La blague « Pablo J » de Tyson Fury fait sourciller avec l'affaire de cocaïne Joseph Parker en cours

Tyson Fury s'est rendu sur les réseaux sociaux lors de l'entraînement pour son affrontement du 11 avril avec Arslanbek Makhmudov et a fait une blague qu'il aurait probablement dû laisser tranquille.

Debout à côté de Joseph Parker, Fury a frappé Oleksandr Usyk et Anthony Joshua avant de dire : « Vous avez Usyk et Joshua qui font équipe, deux putains de saucisses, des fruits avec les masques à l'entraînement. Et vous avez moi et mon garçon ici, les deux meilleurs buveurs, fêtards du jeu. Ce n'est pas mieux que nous.

« Vieux Pablo J, Pablo J et Tyson Montana. Allons-y ! Vous savez ! Allons-y ! »

À un certain niveau, c'était Fury qui faisait ce que Fury faisait. Il faisait le clown, parlait de lui-même et de Parker, et se moquait de l'autre côté.

Le problème est évident. Parker attend toujours le résultat final après un test indésirable lié aux métabolites de la cocaïne, ce qui laisse le choix de blague de Fury dériver vers un mauvais goût même s'il ne voulait rien dire de grave.

Références sur le thème de la drogue

Fury ne s'est pas contenté de plaisanter sur le fait d'être des buveurs et des fêtards. En appelant Parker « Pablo J » et lui-même « Tyson Montana », il a semblé s’appuyer sur des références à la culture pop liées à la cocaïne.

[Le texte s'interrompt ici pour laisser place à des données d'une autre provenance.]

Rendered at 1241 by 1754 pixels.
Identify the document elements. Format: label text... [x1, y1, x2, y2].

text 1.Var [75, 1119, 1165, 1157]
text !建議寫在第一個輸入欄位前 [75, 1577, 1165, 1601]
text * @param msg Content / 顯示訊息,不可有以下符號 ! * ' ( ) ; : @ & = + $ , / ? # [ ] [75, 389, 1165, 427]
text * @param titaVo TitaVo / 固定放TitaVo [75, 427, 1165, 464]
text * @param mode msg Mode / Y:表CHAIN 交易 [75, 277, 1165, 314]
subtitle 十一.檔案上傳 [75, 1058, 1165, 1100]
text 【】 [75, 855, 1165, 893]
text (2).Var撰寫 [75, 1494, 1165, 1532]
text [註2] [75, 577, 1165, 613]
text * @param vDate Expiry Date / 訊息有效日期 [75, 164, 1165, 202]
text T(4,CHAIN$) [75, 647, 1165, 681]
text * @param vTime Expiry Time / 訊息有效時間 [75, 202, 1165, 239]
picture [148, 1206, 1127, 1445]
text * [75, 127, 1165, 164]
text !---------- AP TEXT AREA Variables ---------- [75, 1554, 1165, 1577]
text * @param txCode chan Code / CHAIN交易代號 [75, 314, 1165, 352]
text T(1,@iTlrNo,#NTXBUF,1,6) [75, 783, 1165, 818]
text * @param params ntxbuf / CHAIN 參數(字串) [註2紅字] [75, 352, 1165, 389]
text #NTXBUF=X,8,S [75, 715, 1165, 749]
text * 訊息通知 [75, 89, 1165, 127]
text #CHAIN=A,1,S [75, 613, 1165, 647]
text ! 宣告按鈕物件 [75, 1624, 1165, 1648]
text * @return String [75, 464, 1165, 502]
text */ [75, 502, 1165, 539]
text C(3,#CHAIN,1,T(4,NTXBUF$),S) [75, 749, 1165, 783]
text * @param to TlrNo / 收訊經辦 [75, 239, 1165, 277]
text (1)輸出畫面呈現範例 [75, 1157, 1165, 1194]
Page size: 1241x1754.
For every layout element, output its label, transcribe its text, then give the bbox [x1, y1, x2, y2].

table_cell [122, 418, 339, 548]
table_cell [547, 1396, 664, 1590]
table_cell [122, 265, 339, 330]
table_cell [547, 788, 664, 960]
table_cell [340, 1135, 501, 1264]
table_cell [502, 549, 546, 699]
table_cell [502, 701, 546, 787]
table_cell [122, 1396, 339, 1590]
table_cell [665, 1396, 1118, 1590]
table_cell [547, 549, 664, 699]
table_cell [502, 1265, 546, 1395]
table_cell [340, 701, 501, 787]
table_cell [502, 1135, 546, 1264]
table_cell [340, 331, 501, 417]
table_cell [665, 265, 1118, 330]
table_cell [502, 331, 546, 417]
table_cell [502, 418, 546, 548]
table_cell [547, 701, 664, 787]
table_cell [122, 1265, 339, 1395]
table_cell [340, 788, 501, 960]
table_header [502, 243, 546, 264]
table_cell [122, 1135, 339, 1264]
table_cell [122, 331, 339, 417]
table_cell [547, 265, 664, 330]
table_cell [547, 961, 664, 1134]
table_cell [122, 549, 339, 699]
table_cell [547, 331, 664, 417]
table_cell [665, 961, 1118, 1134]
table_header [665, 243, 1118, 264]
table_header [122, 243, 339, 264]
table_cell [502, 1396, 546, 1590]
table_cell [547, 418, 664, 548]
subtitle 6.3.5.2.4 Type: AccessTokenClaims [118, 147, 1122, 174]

« Pablo J » se lit comme un clin d'œil apparent à Pablo Escobar, tandis que « Tyson Montana » est une référence claire à Tony Montana, le baron de la drogue fictif de Écharpe. Mis à côté du cas non résolu de Parker, ces lignes étaient toujours susceptibles d'attirer l'attention.

World Boxing News a déjà rapporté que Parker avait abordé les résultats négatifs du VADA liés aux métabolites de la cocaïne et nié avoir sciemment pris une substance interdite.

Boxesport a également examiné les conséquences potentielles auxquelles Parker pourrait encore faire face si l'affaire lui était défavorable, avant que Parker ne refait surface publiquement tandis que les questions sur le problème non résolu restaient en arrière-plan.

Jusqu'à ce que Parker soit formellement innocenté ou puni, cela reste un sujet sérieux. Un problème de test lié à la cocaïne le jour d’un combat n’est pas quelque chose qu’un boxeur voudrait transformer en punchline.

Fury connaît le territoire

C’est une autre raison pour laquelle le commentaire se démarque. Fury a sa propre histoire antidopage et sait à quelle vitesse ces situations peuvent suivre un combattant.

Son cas passé était différent et ne devrait pas être traité de la même manière que la position actuelle de Parker. Malgré cela, Fury connaît les dommages qu'une controverse sur les tests antidopage peut causer au nom, à la réputation et à la carrière d'un boxeur.

Cet arrière-plan rend la ligne encore plus négligente. Ce qui aurait pu passer pour des plaisanteries inoffensives dans un autre décor se pose différemment lorsque le combattant à côté de lui a encore des questions qui pèsent sur lui à propos de la substance sur laquelle il plaisantait.

Une blague qu'il vaut mieux laisser tranquille

Fury a bâti sa carrière en laissant échapper ce que les autres garderaient pour eux. Parfois, cela joue en sa faveur car cela nourrit le caractère que les gens attendent de lui.

Cette fois, il s'est approché trop près d'un problème en cours impliquant Parker.

Même si la remarque n’était rien d’autre qu’un rire entre amis, plaisanter dans ce sens et la publier à des millions de followers allait toujours inviter à un examen minutieux.

Le nom de Parker n'a pas encore été blanchi et, en attendant, les références liées à la culture de la cocaïne n'auront jamais l'air intelligentes.

Fury n’avait peut-être pas l’intention de faire du mal. Il aurait quand même été plus sage de ne pas y aller.